Your instructions
Take the line that contains "M790,685L849,724L816,773L794,759L789,766L753,741Z" and every line after it in the material below, and quote them exactly.
○ ○ ○
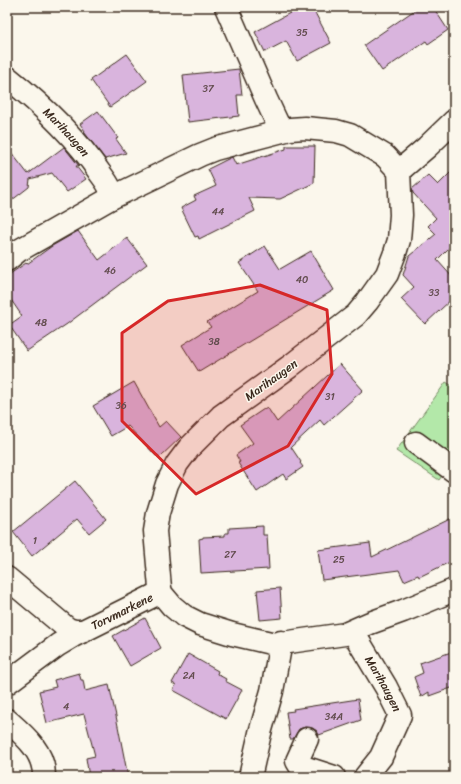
<svg xmlns="http://www.w3.org/2000/svg" width="461" height="784" font-family="Sriracha,sans-serif">
<style>
.green{fill:#b3e8a9;stroke:#778964}
.building{fill:#d9b4dd;stroke:#3b2a1e}
.lines{fill:none;stroke-linecap:round;stroke-linejoin:round}
.minor-casing{stroke:#3b2a1e;stroke-width:25}
.minor{stroke:#fbf7ec;stroke-width:22}
.marked{fill:#d62828;fill-opacity:0.2;stroke:#d62828;stroke-width:3;stroke-linejoin:round}
.labels{text-anchor:middle;dominant-baseline:central;stroke-width:3;stroke-linejoin:round;paint-order:stroke}
.number-label{font-size:10px;fill:#624c4e}
.street-label{font-size:12px;fill:#3b2a1e;stroke:#fbf7ec}
</style>
<rect width="100%" height="100%" fill="#fbf7ec"/>
<filter id="ink" filterUnits="userSpaceOnUse"><feTurbulence type="fractalNoise" baseFrequency=".025" numOctaves="2"/><feDisplacementMap in="SourceGraphic" scale="8" xChannelSelector="R" yChannelSelector="G"/><feConvolveMatrix kernelMatrix="1 2 1 2 8 2 1 2 1" color-interpolation-filters="sRGB"/></filter>
<g filter="url(#ink)">
<!-- green -->
<path class="green" d="M446 382 454 387V459L439 480 396 451Z"/>
<!-- building -->
<path class="building" d="M301 7H312L331 43 297 61 286 41 265 52 255 32Z
M419 7H433L448 30 428 44 426 41 382 71 364 45Z
M127 54 147 81 110 107 91 80Z
M239 69 242 95H237L239 116 188 122 183 75Z
M98 111 118 138 116 139 126 153 105 159 84 132 85 131 80 124Z
M286 146H315L314 183 280 199 249 198 255 211 199 239 198 236 195 237 181 208 196 200 194 196 216 186 208 169 232 157 236 165 286 149Z
M7 147 28 174 64 147 79 166H76L86 179 67 192 52 173 30 179 29 187 7 204Z
M454 169V253L449 248 437 260 454 279V297L425 324 401 299 414 287 403 275 409 256 436 234 428 226 436 218 413 193 412 189 428 175 438 185Z
M78 231 99 260 127 238 147 264 67 324 27 351 9 325 22 316 7 294V276L26 263 27 264 52 246Z
M265 246 280 269 311 251 334 290 199 372 182 345 211 327 207 322 258 291 239 263Z
M340 364 363 390 324 425 320 420 291 447 301 462 300 463 303 467 286 479 283 474 257 492 238 463 240 462 236 455 253 443 240 425 267 407 277 422Z
M134 382 159 427 166 421 181 437 160 457 157 455 156 456 128 426 111 436 93 406Z
M75 481 106 519 89 533 77 519 32 556 13 532Z
M454 517V560L419 577 418 575 404 581 399 570 322 580 318 550 370 543 372 557Z
M263 526V535H267L269 569 201 573 199 539 203 538V537L225 536V533H229V528Z
M280 588 282 618 260 620 257 590Z
M145 618 161 648 130 666 113 636Z
M454 651V687L429 696V692L421 697 414 677 423 673 420 663Z
M188 654 218 671 217 674 226 679 225 681 242 690 226 719 173 690 176 685 172 683Z
M79 673 81 680H83L85 691 109 685 116 716 128 777H89L86 758 95 756 84 714 47 723 39 691 56 687 54 680Z
M358 699 361 720 319 735 317 731 312 728 305 727 299 729 293 739H290L286 712 294 711 293 709Z"/>
<g class="lines">
<!-- minor casing -->
<g class="minor-casing">
<g id="minor">
<path d="M226 7 266 99 281 131"/>
<path id="s1" d="M7 77C42 105 75 136 100 173 105 180 113 189 111 198"/>
<path d="M399 171 427 147 454 121"/>
<path d="M7 260 18 251 111 198 200 155 215 149 290 129 305 128 336 131 350 135 385 156 399 171 401 215 399 240 395 253 387 274 367 302 356 315 289 367 221 416 189 448 177 464 167 484 158 513 155 531 160 588 161 593 172 606 184 616 200 624 232 634 275 644 345 634 370 623 403 611 454 590"/>
<path d="M416 443 454 471"/>
<path d="M7 578 68 629 75 631H84"/>
<path id="s2" d="M353 632 386 687 400 715 381 757 365 777"/>
<path id="s3" d="M7 683 58 645 73 636 159 593H161"/>
<path d="M7 720C24 735 45 752 44 777"/>
<path d="M307 739 297 761 300 766 334 777"/>
<path d="M250 777 260 733 272 691 281 642"/>
</g>
</g>
<!-- minor -->
<use href="#minor" class="minor"/>
</g>
</g>
<!-- marked area -->
<path class="marked" d="M260 285 327 310 332 374 288 446 196 494 122 421V333L168 301Z"/>
<g class="labels">
<!-- number labels -->
<g class="number-label">
<text x="302" y="33">35</text>
<text x="208" y="89">37</text>
<text x="218" y="212">44</text>
<text x="110" y="271">46</text>
<text x="302" y="280">40</text>
<text x="434" y="293">33</text>
<text x="41" y="323">48</text>
<text x="214" y="342">38</text>
<text x="330" y="397">31</text>
<text x="121" y="406">36</text>
<text x="35" y="541">1</text>
<text x="230" y="555">27</text>
<text x="339" y="560">25</text>
<text x="189" y="676">2A</text>
<text x="66" y="707">4</text>
<text x="334" y="717">34A</text>
</g>
<!-- street labels -->
<g class="street-label">
<text stroke="none"><textPath href="#s1" startOffset="81">Marihaugen</textPath></text>
<text transform="translate(271 380) rotate(-36)">Marihaugen</text>
<text stroke="none"><textPath href="#s3" startOffset="136">Torvmarkene</textPath></text>
<text stroke="none"><textPath href="#s2" startOffset="60">Marihaugen</textPath></text>
</g>
</g>
<!-- margin -->
<rect width="461" height="784" fill="none" stroke="#fbf7ec" stroke-width="24"/>
<rect x="12" y="12" width="437" height="760" fill="none" stroke="#3b2a1e" stroke-width="1.5" filter="url(#ink)"/>
</svg>
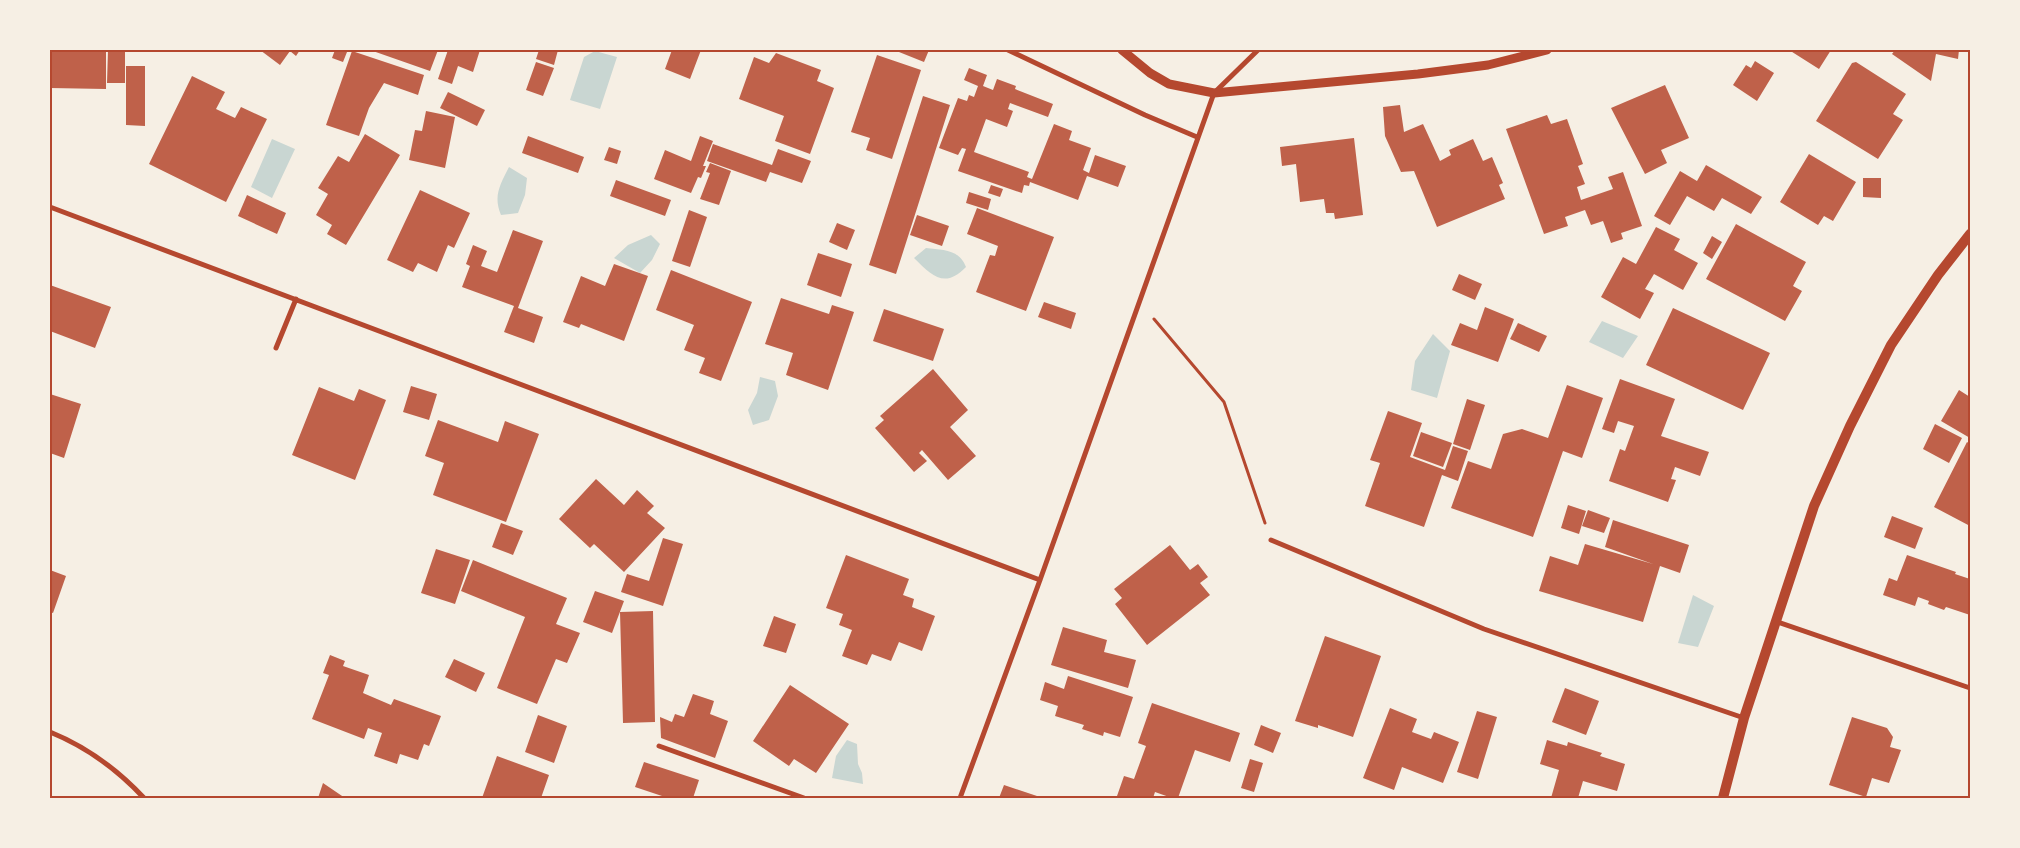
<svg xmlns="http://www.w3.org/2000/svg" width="2020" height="848" viewBox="0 0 2020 848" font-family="Karla,sans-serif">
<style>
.water{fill:#c9d6d2}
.building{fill:#bf614a}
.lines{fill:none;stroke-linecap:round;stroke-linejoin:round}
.path{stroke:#b5482f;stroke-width:3}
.minor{stroke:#b5482f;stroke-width:5}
.tertiary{stroke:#b5482f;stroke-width:9}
.secondary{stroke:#b5482f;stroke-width:10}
.neatline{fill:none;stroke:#b5482f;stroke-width:2}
</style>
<rect width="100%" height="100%" fill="#f6efe4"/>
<path class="water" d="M595,51L617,57L600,109L570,100L584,57Z
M272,139L295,149L272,198L251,187Z
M509,167L527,178L525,195L518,213L501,215C493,196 500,185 509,167Z
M651,235L660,244L652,260L640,273L614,258L628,245Z
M926,248C943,250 959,249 966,267C945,289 932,276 914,258Z
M1602,321L1638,336L1623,358L1589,342Z
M1433,334L1450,351L1437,398L1411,390L1415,361Z
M760,377L775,381L778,396L769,420L753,425L748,410L757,393Z
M1693,595L1714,606L1698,647L1678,643Z
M847,740L857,744L858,764L862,773L863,784L832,778L836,756Z"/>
<path class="building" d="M50,50H106V89L50,88Z
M108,50H125V83H107Z
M260,50H300L296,56L290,51L280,65Z
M335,50L347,52L343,62L332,58Z
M370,50H438L430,71Z
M448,50H480L473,72L458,66L452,84L438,79Z
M539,50H558L554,65L536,59Z
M672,50H701L690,79L665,69Z
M894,50H929L924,62Z
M1789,50H1831L1819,69Z
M1895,50H1959L1958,59L1936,54L1931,81L1892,54Z
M352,51L424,75L418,95L384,83L369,108L359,136L326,125Z
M776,53L821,70L817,81L834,88L810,154L775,141L784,116L739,99L754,57L769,63Z
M877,55L921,70L892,159L866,150L870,138L851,132Z
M1755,61L1774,73L1757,101L1733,85L1746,65L1751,68Z
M536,62L554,68L543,96L526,90Z
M1856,62L1906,94L1893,114L1903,120L1878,159L1816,121L1852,63Z
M126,66H145V126L126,125Z
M969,68L987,75L983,86L993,90L997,79L1016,86L1015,89L1053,104L1048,117L1010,103L1008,109L1013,111L1007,127L986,119L974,152L1029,172L1027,177L1032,179L1054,124L1072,131L1069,140L1091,148L1083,170L1089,173L1095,155L1126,166L1118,187L1087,176L1078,200L1030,182L1029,186L1024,185L1022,193L958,171L966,149L962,148L958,155L939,148L958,98L967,101L969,95L974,97L978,86L964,80Z
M192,76L225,92L216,109L235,118L241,107L267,119L226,202L149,164Z
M1665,85L1689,138L1661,150L1667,163L1645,174L1611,108Z
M448,92L485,110L477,126L440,108Z
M923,96L950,105L896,274L869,265Z
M1400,105L1404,132L1423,124L1440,161L1451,155L1449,150L1473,139L1483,161L1492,157L1503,183L1499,185L1505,199L1437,227L1414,171L1401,172L1385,136L1383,107Z
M426,111L455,117L445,168L409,160L415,130L422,131Z
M1547,115L1551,124L1567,119L1583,164L1578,166L1585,184L1577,187L1581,200L1613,189L1608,177L1623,172L1642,226L1621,233L1623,239L1611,243L1603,221L1591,225L1585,210L1565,217L1568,226L1544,234L1506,129Z
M365,134L400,155L346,245L327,234L332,225L316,215L328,194L318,188L338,156L349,162Z
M528,136L584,157L578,173L522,153Z
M700,136L713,141L703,166H706L701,178L698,177L691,193L654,179L665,150L691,161Z
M1354,138L1363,215L1335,219L1334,213H1326L1324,199L1300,202L1296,164L1282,166L1280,147Z
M713,144L772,165L778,149L811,161L802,183L770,172L766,182L707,161Z
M609,147L621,151L617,164L604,160Z
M1809,154L1856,182L1833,221L1824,216L1818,225L1780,202Z
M710,163L731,171L719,205L700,199L710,173L706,172Z
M1706,165L1762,197L1751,214L1722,198L1714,211L1687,196L1670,225L1654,216L1680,171L1697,181Z
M1863,178H1881V198L1863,197Z
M616,180L671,200L665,216L610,196Z
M991,185L1003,189L1000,197L988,193Z
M420,190L470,213L454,248L448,245L437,272L418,263L413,272L387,260Z
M969,192L991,199L988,210L966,203Z
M247,195L286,213L277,234L238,216Z
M977,208L1054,237L1026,311L976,292L990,255L995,256L998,246L967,234Z
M689,210L707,217L690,267L672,261Z
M917,215L949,226L942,246L910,235Z
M837,223L855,230L847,250L829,242Z
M1736,224L1806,262L1793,286L1802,291L1785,321L1706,279Z
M1656,227L1680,239L1674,250L1698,263L1683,290L1654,274L1645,289L1654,293L1640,319L1601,297L1623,257L1636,264Z
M513,230L543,241L518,308L543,317L534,343L504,332L514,306L462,287L470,266L466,264L473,245L487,251L481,266L497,272Z
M1712,236L1722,242L1712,259L1703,253Z
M818,253L852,264L841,297L807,285Z
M614,264L648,276L624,341L581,324L579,328L563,322L581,276L605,286Z
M671,270L752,302L721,381L699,373L705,358L684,350L694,325L656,310Z
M1459,274L1482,284L1475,300L1452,290Z
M50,285L111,307L95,348L50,331Z
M781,298L829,314L832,305L854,312L828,390L786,375L793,353L765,344Z
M1044,302L1076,313L1071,329L1038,317Z
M1485,307L1514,319L1498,362L1451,345L1460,323L1477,330Z
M1673,308L1770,353L1743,410L1646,365Z
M884,309L944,329L933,361L873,341Z
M1518,323L1547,336L1539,352L1510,339Z
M933,369L968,410L950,427L976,456L948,480L922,450L919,453L927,461L914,472L875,428L884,420L880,416Z
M1620,379L1675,399L1661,436L1709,452L1700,476L1675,467L1671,479L1676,480L1668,502L1609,481L1620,449L1625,451L1634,426L1618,421L1614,433L1602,429Z
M1567,385L1603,398L1582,458L1563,451L1533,537L1451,508L1468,461L1491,469L1503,434L1522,429L1548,438Z
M411,386L437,394L429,420L403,412Z
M319,387L354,401L359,389L386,400L355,480L292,455Z
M1959,390L1970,397V438L1941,421Z
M50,394L81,404L64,458L50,453Z
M1467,399L1485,405L1470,450L1453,444Z
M1388,411L1422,423L1410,457L1445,470L1453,446L1468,451L1458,481L1442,475L1424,527L1365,506L1380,463L1370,460Z
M438,420L498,442L505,421L539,434L506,522L433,495L444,463L425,456Z
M1935,424L1962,438L1949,463L1923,449Z
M1421,432L1452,443L1443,467L1413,456Z
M1967,442L1970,444V526L1934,507Z
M596,479L624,505L637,490L654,506L647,513L665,528L624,572L594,544L590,548L559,519Z
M1568,505L1586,511L1579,534L1561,528Z
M1588,510L1610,518L1604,533L1582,526Z
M1892,516L1923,528L1915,549L1884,537Z
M1613,520L1689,545L1680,573L1660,566L1643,622L1539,591L1550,556L1578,565L1585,544L1653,564L1605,547Z
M501,523L523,531L513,555L492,547Z
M663,538L683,544L663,606L621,592L627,574L649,581Z
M1170,545L1190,570L1198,564L1208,577L1200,583L1210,595L1147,645L1115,604L1122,598L1114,589Z
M436,549L470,560L455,604L421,593Z
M846,555L909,579L903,595L914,599L912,607L935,616L922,651L899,642L891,661L872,654L867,665L842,656L852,630L839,625L843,614L826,608Z
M1907,555L1956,572L1955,574L1970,579V615L1946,607L1944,610L1928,604L1929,601L1918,597L1915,606L1883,595L1889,578L1897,581Z
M473,560L567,598L556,624L580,633L567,663L556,659L537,704L497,688L525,617L461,591Z
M50,570L66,576L53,613L50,612Z
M595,591L624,601L612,633L583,622Z
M653,611L655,722L623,723L620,612Z
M774,616L796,624L786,653L763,646Z
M1063,627L1107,640L1104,652L1136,660L1128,688L1051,665Z
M1325,636L1381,656L1353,737L1318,725V728L1295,721Z
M330,655L345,661L343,666L369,675L363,693L391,705L394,699L441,716L429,746L424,744L418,760L400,754L397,764L374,756L382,733L368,728L364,739L312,719L329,675L323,673Z
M454,659L485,673L476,692L445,677Z
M1068,676L1133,697L1120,737L1104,732L1103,736L1082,729L1084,725L1055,716L1058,706L1040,700L1045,682L1064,689Z
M790,685L849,724L816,773L794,759L789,766L753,741Z
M1565,688L1599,701L1586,735L1552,722Z
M693,694L714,701L710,714L728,721L715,758L661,738L660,717L672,722L675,714L684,717Z
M1152,703L1240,733L1230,762L1195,750L1178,798H1172L1155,792L1153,798H1121L1117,796L1124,776L1134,779L1146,746L1138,743Z
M1390,708L1417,719L1412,732L1431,739L1434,732L1459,742L1443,783L1402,767L1394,790L1363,778Z
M1477,711L1497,717L1478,779L1457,772Z
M538,715L567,726L554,763L525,752Z
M1852,717L1887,728L1893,737L1890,747L1901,750L1889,783L1872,778L1866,797L1829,785Z
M1261,725L1281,733L1273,753L1254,745Z
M1547,740L1567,746L1568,742L1602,753L1600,756L1625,764L1617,791L1583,781L1578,798H1551L1559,770L1540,764Z
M497,756L549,775L541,798H482Z
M1250,759L1263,763L1254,792L1241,788Z
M644,762L699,780L693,798H668L635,787Z
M323,783L345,798H318Z
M1004,785L1043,798H999Z"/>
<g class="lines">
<path class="path" d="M1154,319L1224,402L1265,523"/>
<path class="minor" d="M1008,50L1145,115L1197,137
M50,207L1040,580
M276,348L296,299
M1271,540L1484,629L1744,718
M1775,621L1970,688
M50,732C87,747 117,769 144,798
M659,746L804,798
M960,798L1040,580L1214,93L1258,50"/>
<path class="tertiary" d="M1122,50L1150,73L1169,84L1214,93L1418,74L1488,65L1547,50"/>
<path class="secondary" d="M1723,798L1744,718L1814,506L1850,426L1891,345L1938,275L1970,234"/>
</g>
<rect width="2020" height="848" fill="none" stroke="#f6efe4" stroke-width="102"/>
<rect x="51" y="51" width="1918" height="746" class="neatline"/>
</svg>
○ ○ ○
Response
M790,685L849,724L816,773L794,759L789,766L753,741Z
M1565,688L1599,701L1586,735L1552,722Z
M693,694L714,701L710,714L728,721L715,758L661,738L660,717L672,722L675,714L684,717Z
M1152,703L1240,733L1230,762L1195,750L1178,798H1172L1155,792L1153,798H1121L1117,796L1124,776L1134,779L1146,746L1138,743Z
M1390,708L1417,719L1412,732L1431,739L1434,732L1459,742L1443,783L1402,767L1394,790L1363,778Z
M1477,711L1497,717L1478,779L1457,772Z
M538,715L567,726L554,763L525,752Z
M1852,717L1887,728L1893,737L1890,747L1901,750L1889,783L1872,778L1866,797L1829,785Z
M1261,725L1281,733L1273,753L1254,745Z
M1547,740L1567,746L1568,742L1602,753L1600,756L1625,764L1617,791L1583,781L1578,798H1551L1559,770L1540,764Z
M497,756L549,775L541,798H482Z
M1250,759L1263,763L1254,792L1241,788Z
M644,762L699,780L693,798H668L635,787Z
M323,783L345,798H318Z
M1004,785L1043,798H999Z"/>
<g class="lines">
<path class="path" d="M1154,319L1224,402L1265,523"/>
<path class="minor" d="M1008,50L1145,115L1197,137
M50,207L1040,580
M276,348L296,299
M1271,540L1484,629L1744,718
M1775,621L1970,688
M50,732C87,747 117,769 144,798
M659,746L804,798
M960,798L1040,580L1214,93L1258,50"/>
<path class="tertiary" d="M1122,50L1150,73L1169,84L1214,93L1418,74L1488,65L1547,50"/>
<path class="secondary" d="M1723,798L1744,718L1814,506L1850,426L1891,345L1938,275L1970,234"/>
</g>
<rect width="2020" height="848" fill="none" stroke="#f6efe4" stroke-width="102"/>
<rect x="51" y="51" width="1918" height="746" class="neatline"/>
</svg>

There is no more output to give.